ASSIGNED TASK: Copy every line of the records below without changing a word.

Collected data:

· · · · ·

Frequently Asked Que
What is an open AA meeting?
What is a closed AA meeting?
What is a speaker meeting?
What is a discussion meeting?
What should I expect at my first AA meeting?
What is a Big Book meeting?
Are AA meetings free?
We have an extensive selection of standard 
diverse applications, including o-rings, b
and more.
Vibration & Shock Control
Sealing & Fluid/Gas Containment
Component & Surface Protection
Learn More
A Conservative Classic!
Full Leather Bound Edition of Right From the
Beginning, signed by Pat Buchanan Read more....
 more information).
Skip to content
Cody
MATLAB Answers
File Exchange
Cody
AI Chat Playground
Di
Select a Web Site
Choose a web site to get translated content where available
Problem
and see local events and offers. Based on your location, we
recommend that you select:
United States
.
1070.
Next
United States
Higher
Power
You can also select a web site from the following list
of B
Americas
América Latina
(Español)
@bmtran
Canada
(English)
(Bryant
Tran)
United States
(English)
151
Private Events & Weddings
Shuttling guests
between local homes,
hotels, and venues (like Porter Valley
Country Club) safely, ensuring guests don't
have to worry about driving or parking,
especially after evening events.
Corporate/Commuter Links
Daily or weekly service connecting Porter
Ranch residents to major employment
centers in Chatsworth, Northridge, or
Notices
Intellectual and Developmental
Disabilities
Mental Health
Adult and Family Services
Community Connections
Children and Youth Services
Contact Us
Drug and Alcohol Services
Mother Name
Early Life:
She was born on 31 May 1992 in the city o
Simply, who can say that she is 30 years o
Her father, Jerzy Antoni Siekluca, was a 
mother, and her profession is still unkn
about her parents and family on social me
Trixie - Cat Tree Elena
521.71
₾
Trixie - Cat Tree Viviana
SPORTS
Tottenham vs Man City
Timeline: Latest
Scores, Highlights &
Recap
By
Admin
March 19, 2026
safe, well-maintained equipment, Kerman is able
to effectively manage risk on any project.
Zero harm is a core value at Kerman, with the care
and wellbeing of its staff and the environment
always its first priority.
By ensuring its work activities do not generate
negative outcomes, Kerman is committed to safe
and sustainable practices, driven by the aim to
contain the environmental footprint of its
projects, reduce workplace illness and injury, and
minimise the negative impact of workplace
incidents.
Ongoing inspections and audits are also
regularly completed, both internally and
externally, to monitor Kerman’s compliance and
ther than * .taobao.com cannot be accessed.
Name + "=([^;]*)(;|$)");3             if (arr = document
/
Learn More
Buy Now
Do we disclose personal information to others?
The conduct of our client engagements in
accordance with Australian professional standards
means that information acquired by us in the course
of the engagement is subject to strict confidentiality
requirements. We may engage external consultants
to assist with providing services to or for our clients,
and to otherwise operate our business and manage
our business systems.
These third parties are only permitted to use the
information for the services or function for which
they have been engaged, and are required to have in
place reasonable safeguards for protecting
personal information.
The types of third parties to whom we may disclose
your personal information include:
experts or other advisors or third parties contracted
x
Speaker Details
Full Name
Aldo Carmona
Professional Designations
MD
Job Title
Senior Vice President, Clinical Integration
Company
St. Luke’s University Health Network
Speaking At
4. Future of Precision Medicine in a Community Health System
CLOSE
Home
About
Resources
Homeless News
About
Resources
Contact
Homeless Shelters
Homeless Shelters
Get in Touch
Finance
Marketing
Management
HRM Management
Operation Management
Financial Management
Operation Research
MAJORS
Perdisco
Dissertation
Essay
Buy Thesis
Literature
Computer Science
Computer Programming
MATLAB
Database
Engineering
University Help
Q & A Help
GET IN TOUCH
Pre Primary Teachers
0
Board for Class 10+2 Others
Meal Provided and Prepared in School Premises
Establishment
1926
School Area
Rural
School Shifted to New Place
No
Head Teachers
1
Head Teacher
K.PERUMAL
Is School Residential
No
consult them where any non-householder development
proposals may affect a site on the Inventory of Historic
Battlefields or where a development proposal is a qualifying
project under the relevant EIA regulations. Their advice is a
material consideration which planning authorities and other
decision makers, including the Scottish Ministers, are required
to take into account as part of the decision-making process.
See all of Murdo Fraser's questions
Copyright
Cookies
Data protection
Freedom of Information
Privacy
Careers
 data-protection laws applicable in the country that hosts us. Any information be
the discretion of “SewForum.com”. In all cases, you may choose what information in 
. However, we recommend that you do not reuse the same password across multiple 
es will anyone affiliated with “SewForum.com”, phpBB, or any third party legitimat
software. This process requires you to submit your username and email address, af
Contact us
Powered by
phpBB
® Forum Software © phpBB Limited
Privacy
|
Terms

· · · · ·

SOLUTION BELOW:
Frequently Asked Que
What is an open AA meeting?
What is a closed AA meeting?
What is a speaker meeting?
What is a discussion meeting?
What should I expect at my first AA meeting?
What is a Big Book meeting?
Are AA meetings free?
We have an extensive selection of standard 
diverse applications, including o-rings, b
and more.
Vibration & Shock Control
Sealing & Fluid/Gas Containment
Component & Surface Protection
Learn More
A Conservative Classic!
Full Leather Bound Edition of Right From the
Beginning, signed by Pat Buchanan Read more....
 more information).
Skip to content
Cody
MATLAB Answers
File Exchange
Cody
AI Chat Playground
Di
Select a Web Site
Choose a web site to get translated content where available
Problem
and see local events and offers. Based on your location, we
recommend that you select:
United States
.
1070.
Next
United States
Higher
Power
You can also select a web site from the following list
of B
Americas
América Latina
(Español)
@bmtran
Canada
(English)
(Bryant
Tran)
United States
(English)
151
Private Events & Weddings
Shuttling guests
between local homes,
hotels, and venues (like Porter Valley
Country Club) safely, ensuring guests don't
have to worry about driving or parking,
especially after evening events.
Corporate/Commuter Links
Daily or weekly service connecting Porter
Ranch residents to major employment
centers in Chatsworth, Northridge, or
Notices
Intellectual and Developmental
Disabilities
Mental Health
Adult and Family Services
Community Connections
Children and Youth Services
Contact Us
Drug and Alcohol Services
Mother Name
Early Life:
She was born on 31 May 1992 in the city o
Simply, who can say that she is 30 years o
Her father, Jerzy Antoni Siekluca, was a 
mother, and her profession is still unkn
about her parents and family on social me
Trixie - Cat Tree Elena
521.71
₾
Trixie - Cat Tree Viviana
SPORTS
Tottenham vs Man City
Timeline: Latest
Scores, Highlights &
Recap
By
Admin
March 19, 2026
safe, well-maintained equipment, Kerman is able
to effectively manage risk on any project.
Zero harm is a core value at Kerman, with the care
and wellbeing of its staff and the environment
always its first priority.
By ensuring its work activities do not generate
negative outcomes, Kerman is committed to safe
and sustainable practices, driven by the aim to
contain the environmental footprint of its
projects, reduce workplace illness and injury, and
minimise the negative impact of workplace
incidents.
Ongoing inspections and audits are also
regularly completed, both internally and
externally, to monitor Kerman’s compliance and
ther than * .taobao.com cannot be accessed.
Name + "=([^;]*)(;|$)");3             if (arr = document
/
Learn More
Buy Now
Do we disclose personal information to others?
The conduct of our client engagements in
accordance with Australian professional standards
means that information acquired by us in the course
of the engagement is subject to strict confidentiality
requirements. We may engage external consultants
to assist with providing services to or for our clients,
and to otherwise operate our business and manage
our business systems.
These third parties are only permitted to use the
information for the services or function for which
they have been engaged, and are required to have in
place reasonable safeguards for protecting
personal information.
The types of third parties to whom we may disclose
your personal information include:
experts or other advisors or third parties contracted
x
Speaker Details
Full Name
Aldo Carmona
Professional Designations
MD
Job Title
Senior Vice President, Clinical Integration
Company
St. Luke’s University Health Network
Speaking At
4. Future of Precision Medicine in a Community Health System
CLOSE
Home
About
Resources
Homeless News
About
Resources
Contact
Homeless Shelters
Homeless Shelters
Get in Touch
Finance
Marketing
Management
HRM Management
Operation Management
Financial Management
Operation Research
MAJORS
Perdisco
Dissertation
Essay
Buy Thesis
Literature
Computer Science
Computer Programming
MATLAB
Database
Engineering
University Help
Q & A Help
GET IN TOUCH
Pre Primary Teachers
0
Board for Class 10+2 Others
Meal Provided and Prepared in School Premises
Establishment
1926
School Area
Rural
School Shifted to New Place
No
Head Teachers
1
Head Teacher
K.PERUMAL
Is School Residential
No
consult them where any non-householder development
proposals may affect a site on the Inventory of Historic
Battlefields or where a development proposal is a qualifying
project under the relevant EIA regulations. Their advice is a
material consideration which planning authorities and other
decision makers, including the Scottish Ministers, are required
to take into account as part of the decision-making process.
See all of Murdo Fraser's questions
Copyright
Cookies
Data protection
Freedom of Information
Privacy
Careers
 data-protection laws applicable in the country that hosts us. Any information be
the discretion of “SewForum.com”. In all cases, you may choose what information in 
. However, we recommend that you do not reuse the same password across multiple 
es will anyone affiliated with “SewForum.com”, phpBB, or any third party legitimat
software. This process requires you to submit your username and email address, af
Contact us
Powered by
phpBB
® Forum Software © phpBB Limited
Privacy
|
Terms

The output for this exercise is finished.